# EXCERPT PROVIDED start

The Global Citizen: Take Action
By a margin of 78-22, the Violence Against Women Act passed in the Senate. Last year—that’s 501 days ago to be exact—Congress let VAWA expire for the first time since it was introduced and passed in 1994. The President released a statement of gratitude:
Today the Senate passed a strong bipartisan bill to reauthorize and strengthen the Violence Against Women Act. This important step shows what we can do when we come together across party lines to take up a just cause. The bill passed by the Senate will help reduce homicides that occur from domestic violence, improve the criminal justice response to rape and sexual assault, address the high rates of dating violence experienced by young women, and provide justice to the most vulnerable among us. I want to thank Senator Leahy and his colleagues from both sides of the aisle for the leadership they have shown on behalf of victims of abuse. It's now time for the House to follow suit and send this bill to my desk so that I can sign it into law.

# EXCERPT PROVIDED end
# ENTRIES SHOWN start

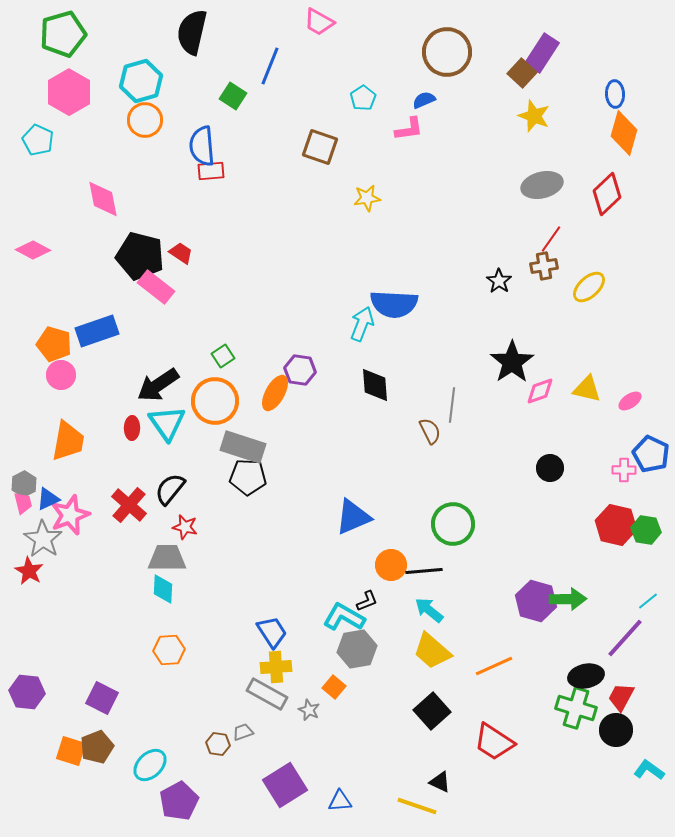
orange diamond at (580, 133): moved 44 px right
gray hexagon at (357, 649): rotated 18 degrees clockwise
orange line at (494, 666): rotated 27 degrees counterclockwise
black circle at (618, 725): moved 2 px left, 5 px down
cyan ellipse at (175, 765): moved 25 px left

# ENTRIES SHOWN end

TO-DO LIST:
A. Please answer these questions from the Violence Against Women Act passage:
(i) What was the margin of the Senate vote on the act?
(ii) In what year was the act first introduced and passed?
(iii) Which senator does the President thank by name?
B. Pick up the Violence Against Women Act passage after its last sentence and carry it forward.
The data has no connection to the passage on the Violence Against Women Act.

ANSWERS TO THE EXERCISES:
A.
(i) 78-22
(ii) 1994
(iii) Senator Leahy

B.
When: Saturday, February 9, 2013 from 1-2pm EST
Register Here: http://www.globalsolutions.org/evaw
The headlines are heart-breaking and gut-wrenching. From India to Ohio and beyond, we see stories of women subjected to gender-based violence, rape, and abuse. As 1 in 3 women will be raped or attacked in her lifetime, how can we as global citizens rise up and solve this global crisis?
Join GlobalSolutions.org as we talk with Eleanor Smeal of the Feminist Majority and women’s rights advocate Sandra Fluke! We will discuss what is happening on Capitol Hill: will Congress finally Ratify CEDAW? Or the Violence Against Women Act? We will discuss what the United States is and should be doing to fight this global epidemic, and how to mobilize the youth to get involved and become the next generation of crusaders to fight violence against women. We will also talk about the One Billion Rising movement, and what you can do to get involved!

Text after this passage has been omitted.